The incorrectness in $\hat{Y}$ leads to incorrectness in $\hat{\psi}$, which in turn leads to larger loss values. If $\hat{R}$ were approaching a correct value, an incorrect $\hat{Y}$ would sabotage the model's ability to recognize what a good $\hat{R}$ looks like. This relationship exists in the opposite direction too, of course. The way I've approached this PINN makes the predicitons of $\hat{R}$ and $\hat{Y}$ compete. Throw in an incorrect $\hat{E}$ and the model should have even more difficulty in making good predictions. I tried to avoid these issues by training a network to predict $\hat{R}$ with the analytical values of $Y$ and $E$ given. The network was trained to minimize $L_{DE, R}$ and $L_{norm, R}$ (I did not discuss this loss term earlier, but it is similar to the $L_{norm}$ term already discussed). To my surprise, this approach didn't produce decent results either. I figured with fewer constraints the network would learn $\hat{R}$ easily, but instead it predicted the trivial solution (adding $L_{non \text{-} triv}$ and other loss hacks did not fix the model either). Oddly enough, the amount of constraints and competing interests in the approach discussed in this section produced the best results, even though the results aren't what I had hoped for.
What now?
Welp, I certaintly can't say this project is complete. I've produced results that suggest that my PINN approach for solving the ground state H atom Schrödinger equation isn't completely wrong, but it's not great either.
Beyond the best approach outlined above, I tried every other approach detailed in The PINN Approach. These other trained models predicted the trivial solution or produced seemingly random outputs. Most importantly, the distributions of loss across all models either did not converge or did not converge to a small enough value to convince me of a good model fit.

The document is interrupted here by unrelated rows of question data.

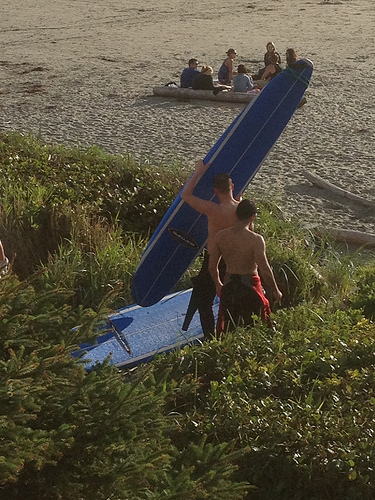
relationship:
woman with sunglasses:
[192, 66, 217, 91] [228, 50, 240, 55]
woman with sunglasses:
[213, 45, 239, 87] [191, 61, 199, 66]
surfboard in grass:
[143, 77, 365, 386] [0, 128, 375, 500]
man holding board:
[208, 197, 281, 330] [129, 58, 314, 308]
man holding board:
[180, 160, 255, 340] [129, 58, 314, 308]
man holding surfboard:
[180, 157, 256, 341] [130, 57, 317, 310]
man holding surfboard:
[191, 185, 299, 346] [52, 55, 313, 322]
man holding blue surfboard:
[180, 157, 256, 341] [131, 53, 320, 307]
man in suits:
[208, 197, 284, 338] [198, 263, 219, 299]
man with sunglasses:
[208, 197, 284, 338] [190, 60, 196, 66]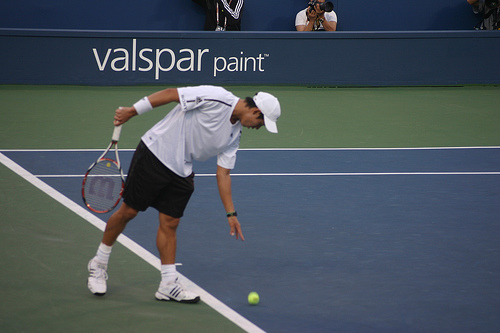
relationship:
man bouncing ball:
[295, 0, 337, 31] [245, 292, 261, 304]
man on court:
[295, 0, 337, 31] [4, 84, 497, 324]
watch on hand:
[227, 214, 238, 219] [226, 212, 246, 241]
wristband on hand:
[126, 97, 157, 117] [113, 105, 136, 126]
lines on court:
[6, 146, 498, 332] [4, 84, 497, 324]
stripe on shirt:
[187, 95, 231, 111] [137, 84, 238, 178]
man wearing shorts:
[295, 0, 337, 31] [121, 137, 195, 216]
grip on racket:
[109, 106, 125, 146] [80, 105, 124, 215]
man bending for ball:
[295, 0, 337, 31] [245, 292, 261, 304]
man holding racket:
[295, 0, 337, 31] [80, 105, 124, 215]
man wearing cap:
[295, 0, 337, 31] [251, 89, 282, 135]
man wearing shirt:
[295, 0, 337, 31] [140, 87, 242, 179]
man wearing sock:
[295, 0, 337, 31] [89, 242, 114, 265]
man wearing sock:
[295, 0, 337, 31] [161, 258, 178, 284]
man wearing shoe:
[295, 0, 337, 31] [83, 256, 108, 296]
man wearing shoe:
[295, 0, 337, 31] [156, 282, 200, 305]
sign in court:
[89, 35, 277, 80] [4, 84, 497, 324]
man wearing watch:
[295, 0, 337, 31] [227, 214, 238, 219]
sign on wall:
[89, 35, 277, 80] [8, 32, 498, 86]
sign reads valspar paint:
[89, 35, 277, 80] [93, 36, 268, 75]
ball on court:
[245, 292, 261, 304] [4, 84, 497, 324]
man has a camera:
[297, 5, 344, 31] [310, 1, 336, 14]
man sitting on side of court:
[297, 5, 344, 31] [4, 4, 496, 28]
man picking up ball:
[295, 0, 337, 31] [245, 292, 261, 304]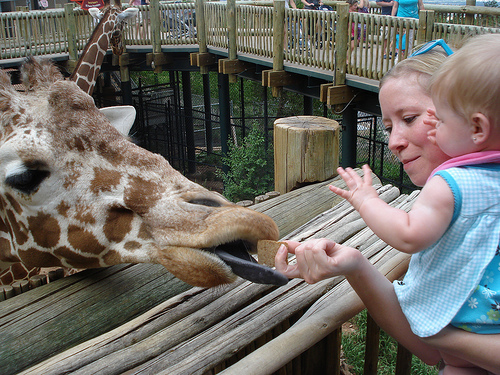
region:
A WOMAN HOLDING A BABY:
[305, 20, 497, 370]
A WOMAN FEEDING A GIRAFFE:
[249, 15, 498, 369]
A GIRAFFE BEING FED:
[6, 61, 367, 310]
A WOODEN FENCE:
[192, 3, 386, 93]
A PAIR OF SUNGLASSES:
[399, 33, 457, 65]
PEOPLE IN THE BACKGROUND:
[271, 3, 435, 60]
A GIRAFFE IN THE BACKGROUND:
[66, 3, 151, 105]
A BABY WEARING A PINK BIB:
[419, 30, 498, 256]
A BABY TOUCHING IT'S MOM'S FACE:
[320, 30, 496, 260]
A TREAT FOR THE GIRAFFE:
[7, 117, 312, 281]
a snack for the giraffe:
[256, 239, 287, 269]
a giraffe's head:
[1, 54, 287, 307]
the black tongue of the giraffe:
[216, 240, 286, 287]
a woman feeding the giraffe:
[273, 38, 498, 373]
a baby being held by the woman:
[327, 30, 498, 333]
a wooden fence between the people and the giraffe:
[1, 114, 421, 374]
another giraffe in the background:
[67, 2, 139, 98]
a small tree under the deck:
[218, 120, 271, 205]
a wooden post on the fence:
[273, 115, 340, 194]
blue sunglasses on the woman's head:
[406, 37, 451, 57]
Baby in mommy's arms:
[371, 20, 497, 297]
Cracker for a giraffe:
[250, 231, 295, 273]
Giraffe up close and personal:
[0, 77, 285, 272]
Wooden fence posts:
[230, 5, 376, 80]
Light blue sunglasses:
[390, 30, 460, 70]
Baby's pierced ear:
[467, 110, 488, 145]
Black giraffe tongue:
[220, 250, 285, 310]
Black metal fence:
[150, 95, 267, 157]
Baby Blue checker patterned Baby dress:
[395, 166, 495, 326]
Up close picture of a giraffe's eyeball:
[2, 161, 52, 196]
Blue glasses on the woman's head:
[361, 22, 468, 177]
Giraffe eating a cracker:
[26, 78, 306, 314]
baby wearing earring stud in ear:
[433, 71, 498, 174]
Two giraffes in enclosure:
[35, 16, 224, 323]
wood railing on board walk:
[189, 1, 459, 82]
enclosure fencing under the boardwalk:
[153, 95, 267, 175]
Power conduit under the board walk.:
[330, 38, 369, 126]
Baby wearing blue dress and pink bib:
[426, 28, 498, 340]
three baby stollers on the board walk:
[156, 6, 340, 51]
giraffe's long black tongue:
[203, 215, 301, 316]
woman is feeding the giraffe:
[23, 55, 495, 363]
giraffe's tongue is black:
[186, 242, 299, 303]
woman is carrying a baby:
[338, 27, 498, 324]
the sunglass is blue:
[363, 15, 463, 133]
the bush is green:
[207, 127, 284, 196]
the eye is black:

This is completely subjective, but I just feel like solving this PDE with a neural network is very doable. The solution to the radial equation is just exponential decay, and the solution to the angular equation is just a constant. Intuitively, that's a simple solution. It's just a matter of applying the proper constraints to the network. While reading about other physics-informed machine learning problems, I've realized how far behind I am on the current literature. As I continue to read and learn about other problems in this subfield of computational physics, I expect to uncover insights applicable to solving the problem discussed in this writeup.
I must admit that I wrote all of this mainly for myself as an attempt to summarize the work I've already done and to find mistakes in my thinking. I have found several issues and inconsistencies that I won't detail here, but am using to reconsider parts of my approach. If you read everything here (I'd be surprised) and have any insights/critiques, please contact me.
Despite the lack of decent results, I have had way more fun working on this machine learning project than any other in recent memory and I'm not going to stop working on it until I attain good results or until I thoroughly convince myself that good results are unattainable. I am enamored by the idea of doing something interesting and novel. Let me conclude this writeup by saying that this is part 2 of N, and I don't know what N is yet.